§ Problem details
Reprint all records below exactly. No images.

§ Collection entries

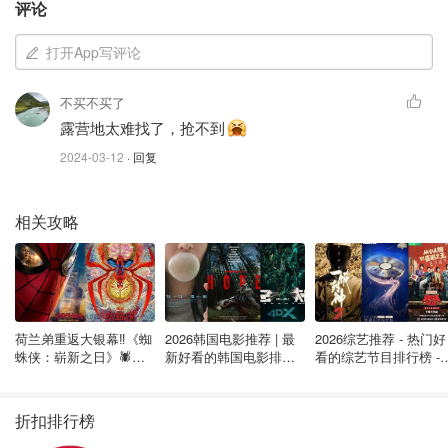
锅/煎锅：如果您计划用火烹饪，请记得带上专用的锅和煎
评论
锅。
打开App写评论
防热手套：将锅从炉子或火上移开时，锅垫和防热手套，可
以给手舒适的感觉、免受烫伤。
不买不买了
露营地太难找了，抢不到
锅夹：一些露营用的锅没有手把，需要用钳子夹起来移开。
2024-03-12
· 回复
洗碗盆：带一只大的塑料容器，可以在里面装水洗碗碟。
相关攻略
可生物降解的洗洁精：请确保您的洗洁精是可生物降解的，
并且排放到水槽或排水管中，而不是排到湖泊中或倒在地
上。详情请查看"露营基本知识"部分。
食品冷却器：食品冷却器会招来野生动物，夜里或是您不在
荷兰弟重返大银幕‼️《蜘
2026韩国电影推荐 | 最
2026综艺推荐 - 热门好
营地时，请合理存储。
蛛侠：崭新之日》🕷️北
新好看的韩国电影排行
看的综艺节目排行榜 - 
美热映中❣️阵容豪华✨🤩
榜，必看盘点！8月最
月最新:《​​披荆斩棘
防水火柴/打火机：如果您没有防水的火柴或防水打火机，
新！(持续更新）
2026》回归啦
请将您的火柴放在防水的容器或包里。
折扣排行榜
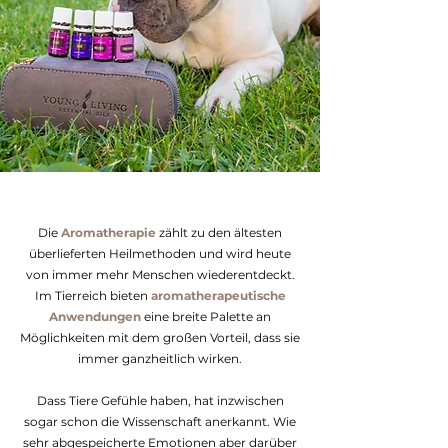
Die
Aromatherapie
zählt zu den ältesten
überlieferten Heilmethoden und wird heute
von immer mehr Menschen wiederentdeckt.
Im Tierreich bieten
aromatherapeutische
Anwendungen
eine breite Palette an
Möglichkeiten mit dem großen Vorteil, dass sie
immer ganzheitlich wirken.
Dass Tiere Gefühle haben, hat inzwischen
sogar schon die Wissenschaft anerkannt. Wie
sehr abgespeicherte Emotionen aber darüber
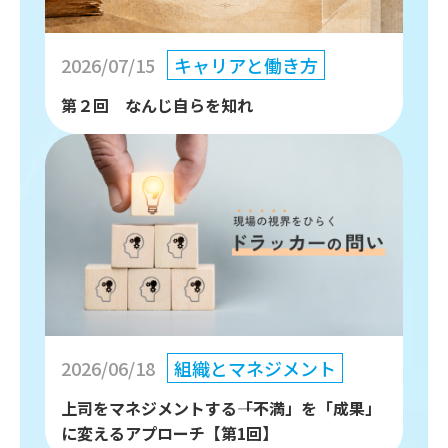
2026/07/15
キャリアと働き方
第２回 なんじ自らを知れ
2026/06/18
組織とマネジメント
上司をマネジメントする――「不満」を「成果」
に変えるアプローチ【第1回】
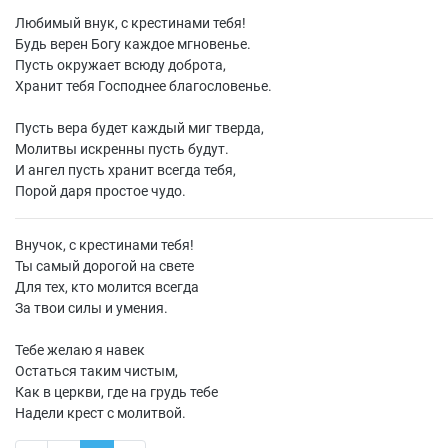
Любимый внук, с крестинами тебя!
Будь верен Богу каждое мгновенье.
Пусть окружает всюду доброта,
Хранит тебя Господнее благословенье.
Пусть вера будет каждый миг тверда,
Молитвы искренны пусть будут.
И ангел пусть хранит всегда тебя,
Порой даря простое чудо.
Внучок, с крестинами тебя!
Ты самый дорогой на свете
Для тех, кто молится всегда
За твои силы и умения.
Тебе желаю я навек
Остаться таким чистым,
Как в церкви, где на грудь тебе
Надели крест с молитвой.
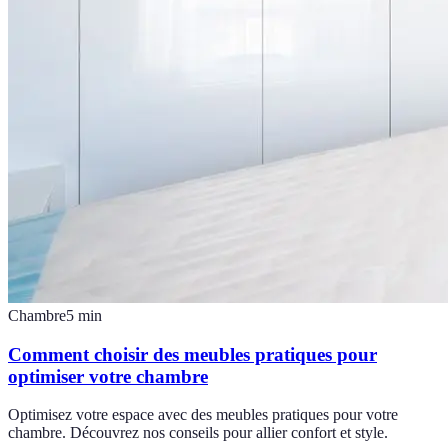
Chambre
5
min
Comment choisir des meubles pratiques pour
optimiser votre chambre
Optimisez votre espace avec des meubles pratiques pour votre
chambre. Découvrez nos conseils pour allier confort et style.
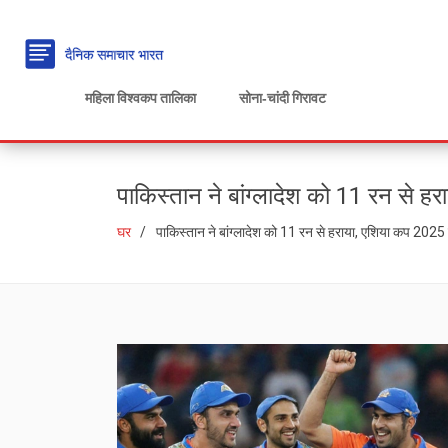
महिला विश्वकप तालिका
सोना‑चांदी गिरावट
पाकिस्तान ने बांग्लादेश को 11 रन से 
घर
पाकिस्तान ने बांग्लादेश को 11 रन से हराया, एशिया कप 2025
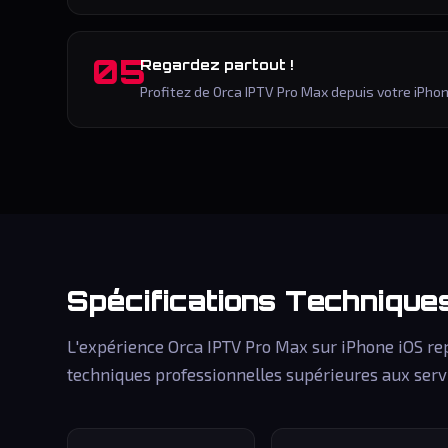
05
Regardez partout !
Profitez de Orca IPTV Pro Max depuis votre iPhon
Spécifications Techniqu
L'expérience Orca IPTV Pro Max sur iPhone iOS rep
techniques professionnelles supérieures aux serv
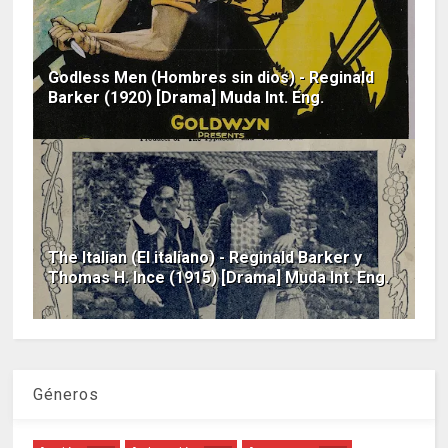
Godless Men (Hombres sin dios) - Reginald
Barker (1920) [Drama] Muda Int. Eng.
The Italian (El italiano) - Reginald Barker y
Thomas H. Ince (1915) [Drama] Muda Int. Eng.
Géneros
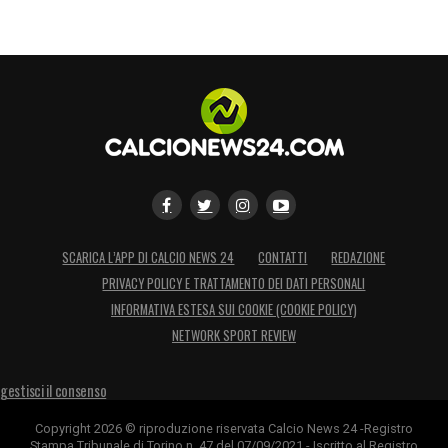
SCARICA L’APP DI CALCIO NEWS 24
CONTATTI
REDAZIONE
PRIVACY POLICY E TRATTAMENTO DEI DATI PERSONALI
INFORMATIVA ESTESA SUI COOKIE (COOKIE POLICY)
NETWORK SPORT REVIEW
gestisci il consenso
Copyright 2026 © riproduzione riservata Calcio News 24 -Registro
Stampa Tribunale di Torino n. 47 del 07/09/2021 - Iscritto al Registro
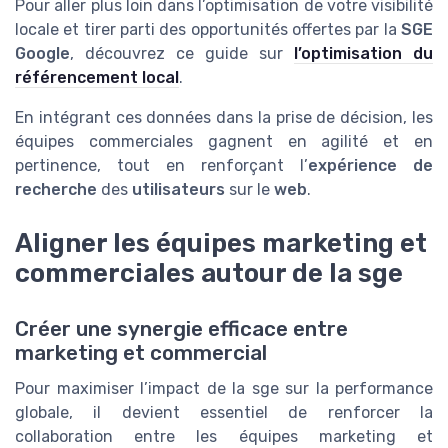
Pour aller plus loin dans l’optimisation de votre visibilité
locale et tirer parti des opportunités offertes par la
SGE
Google
, découvrez ce guide sur
l’optimisation du
référencement local
.
En intégrant ces données dans la prise de décision, les
équipes commerciales gagnent en agilité et en
pertinence, tout en renforçant l’
expérience de
recherche
des
utilisateurs
sur le
web
.
Aligner les équipes marketing et
commerciales autour de la sge
Créer une synergie efficace entre
marketing et commercial
Pour maximiser l’impact de la sge sur la performance
globale, il devient essentiel de renforcer la
collaboration entre les équipes marketing et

§ Reply
锅/煎锅：如果您计划用火烹饪，请记得带上专用的锅和煎
评论
锅。
打开App写评论
防热手套：将锅从炉子或火上移开时，锅垫和防热手套，可
以给手舒适的感觉、免受烫伤。
不买不买了
露营地太难找了，抢不到
锅夹：一些露营用的锅没有手把，需要用钳子夹起来移开。
2024-03-12
· 回复
洗碗盆：带一只大的塑料容器，可以在里面装水洗碗碟。
相关攻略
可生物降解的洗洁精：请确保您的洗洁精是可生物降解的，
并且排放到水槽或排水管中，而不是排到湖泊中或倒在地
上。详情请查看"露营基本知识"部分。
食品冷却器：食品冷却器会招来野生动物，夜里或是您不在
荷兰弟重返大银幕‼️《蜘
2026韩国电影推荐 | 最
2026综艺推荐 - 热门好
营地时，请合理存储。
蛛侠：崭新之日》🕷️北
新好看的韩国电影排行
看的综艺节目排行榜 - 
美热映中❣️阵容豪华✨🤩
榜，必看盘点！8月最
月最新:《​​披荆斩棘
防水火柴/打火机：如果您没有防水的火柴或防水打火机，
新！(持续更新）
2026》回归啦
请将您的火柴放在防水的容器或包里。
折扣排行榜
Die
Aromatherapie
zählt zu den ältesten
überlieferten Heilmethoden und wird heute
von immer mehr Menschen wiederentdeckt.
Im Tierreich bieten
aromatherapeutische
Anwendungen
eine breite Palette an
Möglichkeiten mit dem großen Vorteil, dass sie
immer ganzheitlich wirken.
Dass Tiere Gefühle haben, hat inzwischen
sogar schon die Wissenschaft anerkannt. Wie
sehr abgespeicherte Emotionen aber darüber
2026/07/15
キャリアと働き方
第２回 なんじ自らを知れ
2026/06/18
組織とマネジメント
上司をマネジメントする――「不満」を「成果」
に変えるアプローチ【第1回】
Любимый внук, с крестинами тебя!
Будь верен Богу каждое мгновенье.
Пусть окружает всюду доброта,
Хранит тебя Господнее благословенье.
Пусть вера будет каждый миг тверда,
Молитвы искренны пусть будут.
И ангел пусть хранит всегда тебя,
Порой даря простое чудо.
Внучок, с крестинами тебя!
Ты самый дорогой на свете
Для тех, кто молится всегда
За твои силы и умения.
Тебе желаю я навек
Остаться таким чистым,
Как в церкви, где на грудь тебе
Надели крест с молитвой.
Chambre
5
min
Comment choisir des meubles pratiques pour
optimiser votre chambre
Optimisez votre espace avec des meubles pratiques pour votre
chambre. Découvrez nos conseils pour allier confort et style.
महिला विश्वकप तालिका
सोना‑चांदी गिरावट
पाकिस्तान ने बांग्लादेश को 11 रन से 
घर
पाकिस्तान ने बांग्लादेश को 11 रन से हराया, एशिया कप 2025
05
Regardez partout !
Profitez de Orca IPTV Pro Max depuis votre iPhon
Spécifications Techniqu
L'expérience Orca IPTV Pro Max sur iPhone iOS rep
techniques professionnelles supérieures aux serv
Godless Men (Hombres sin dios) - Reginald
Barker (1920) [Drama] Muda Int. Eng.
The Italian (El italiano) - Reginald Barker y
Thomas H. Ince (1915) [Drama] Muda Int. Eng.
Géneros
SCARICA L’APP DI CALCIO NEWS 24
CONTATTI
REDAZIONE
PRIVACY POLICY E TRATTAMENTO DEI DATI PERSONALI
INFORMATIVA ESTESA SUI COOKIE (COOKIE POLICY)
NETWORK SPORT REVIEW
gestisci il consenso
Copyright 2026 © riproduzione riservata Calcio News 24 -Registro
Stampa Tribunale di Torino n. 47 del 07/09/2021 - Iscritto al Registro
Pour aller plus loin dans l’optimisation de votre visibilité
locale et tirer parti des opportunités offertes par la
SGE
Google
, découvrez ce guide sur
l’optimisation du
référencement local
.
En intégrant ces données dans la prise de décision, les
équipes commerciales gagnent en agilité et en
pertinence, tout en renforçant l’
expérience de
recherche
des
utilisateurs
sur le
web
.
Aligner les équipes marketing et
commerciales autour de la sge
Créer une synergie efficace entre
marketing et commercial
Pour maximiser l’impact de la sge sur la performance
globale, il devient essentiel de renforcer la
collaboration entre les équipes marketing et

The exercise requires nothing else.